> **RECORDS FOR THIS EXERCISE**:
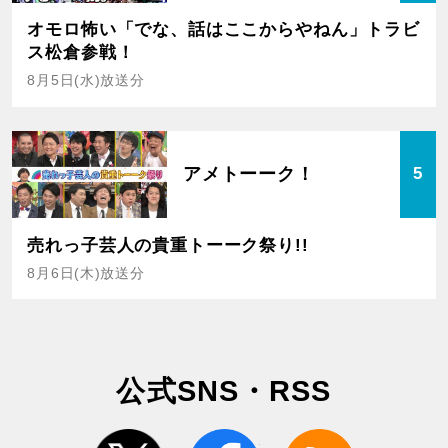
オモロ怖い「でな、話はここからやねん」トラビ
ス松倉参戦！
8月5日(水)放送分
アメトーーク！
5
売れっ子芸人の貴重トーーク祭り!!
8月6日(木)放送分
公式SNS・RSS
twitter
facebook
rss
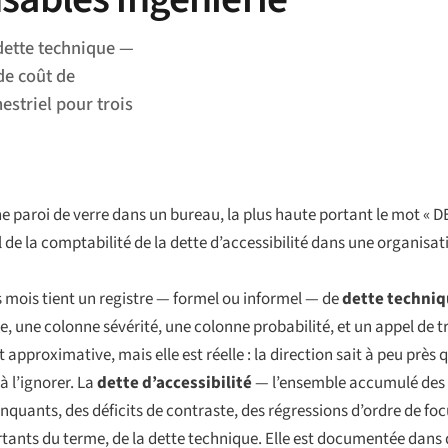
 dette technique —
de coût de
estriel pour trois
ne paroi de verre dans un bureau, la plus haute portant le mot « 
de la comptabilité de la dette d’accessibilité dans une organisati
s mois tient un registre — formel ou informel — de
dette techni
ie, une colonne sévérité, une colonne probabilité, et un appel de t
approximative, mais elle est réelle : la direction sait à peu près 
à l’ignorer. La
dette d’accessibilité
— l’ensemble accumulé des
nquants, des déficits de contraste, des régressions d’ordre de f
rtants du terme, de la dette technique. Elle est documentée dans 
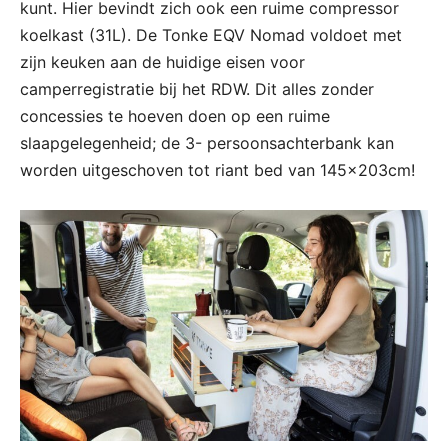
kunt. Hier bevindt zich ook een ruime compressor
koelkast (31L). De Tonke EQV Nomad voldoet met
zijn keuken aan de huidige eisen voor
camperregistratie bij het RDW. Dit alles zonder
concessies te hoeven doen op een ruime
slaapgelegenheid; de 3- persoonsachterbank kan
worden uitgeschoven tot riant bed van 145x203cm!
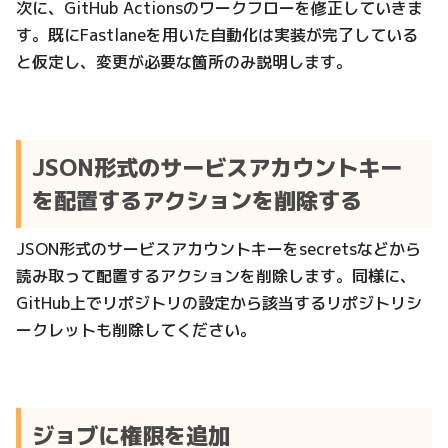
次に、GitHub Actionsのワークフローを修正していきま
す。既にFastlaneを用いた自動化は実装が完了している
と仮定し、変更が必要な箇所のみ説明します。
JSON形式のサービスアカウントキー
を配置するアクションを削除する
JSON形式のサービスアカウントキーをsecretsなどから
読み取って配置するアクションを削除します。同様に、
GitHub上でリポジトリの設定から該当するリポジトリシ
ークレットも削除してください。
ジョブに権限を追加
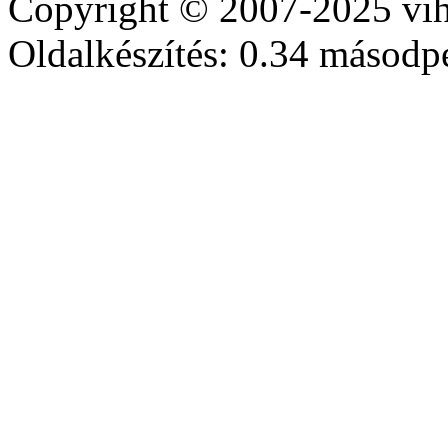
Copyright © 2007-2025 vih
Oldalkészítés: 0.34 másodp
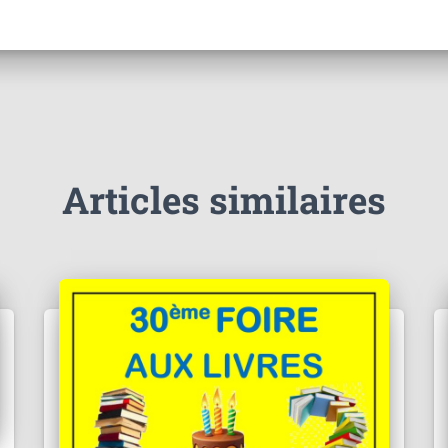
Articles similaires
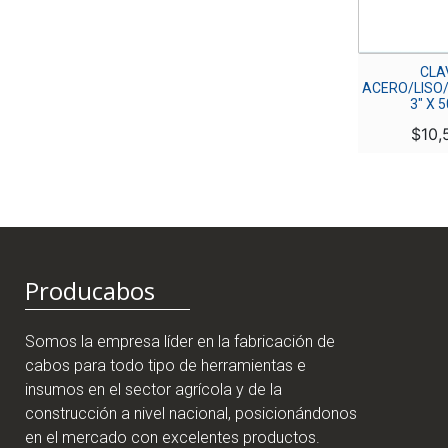
CHAZO PLASTICO
CLA
CAIMAN 5/16″
ACERO/LISO
3″ X 
$
310
$
10,
Producabos
Somos la empresa líder en la fabricación de
cabos para todo tipo de herramientas e
insumos en el sector agrícola y de la
construcción a nivel nacional, posicionándonos
en el mercado con excelentes productos.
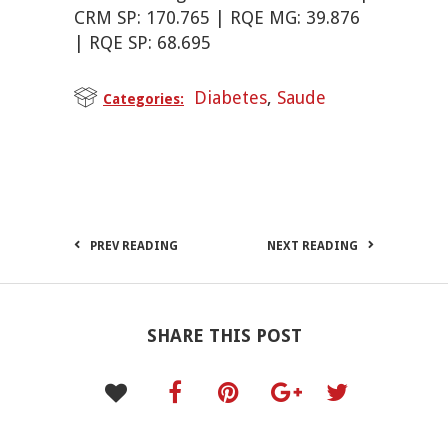
CRM SP: 170.765 | RQE MG: 39.876
| RQE SP: 68.695
Diabetes
,
Saude
Categories:
PREV READING
NEXT READING
SHARE THIS POST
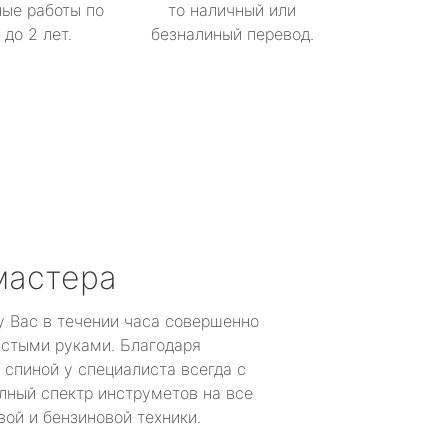
ые работы по
то наличный или
до 2 лет.
безналиный перевод.
мастера
у Вас в течении часа совершенно
устыми руками. Благодаря
 спиной у специалиста всегда с
лный спектр инструметов на все
ой и бензиновой техники.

> **TASK INSTRUCTIONS**:
Look for the string "ruime" in the records, and copy every line where it is found.

> **TASK OUTPUT**:
kunt. Hier bevindt zich ook een ruime compressor
concessies te hoeven doen op een ruime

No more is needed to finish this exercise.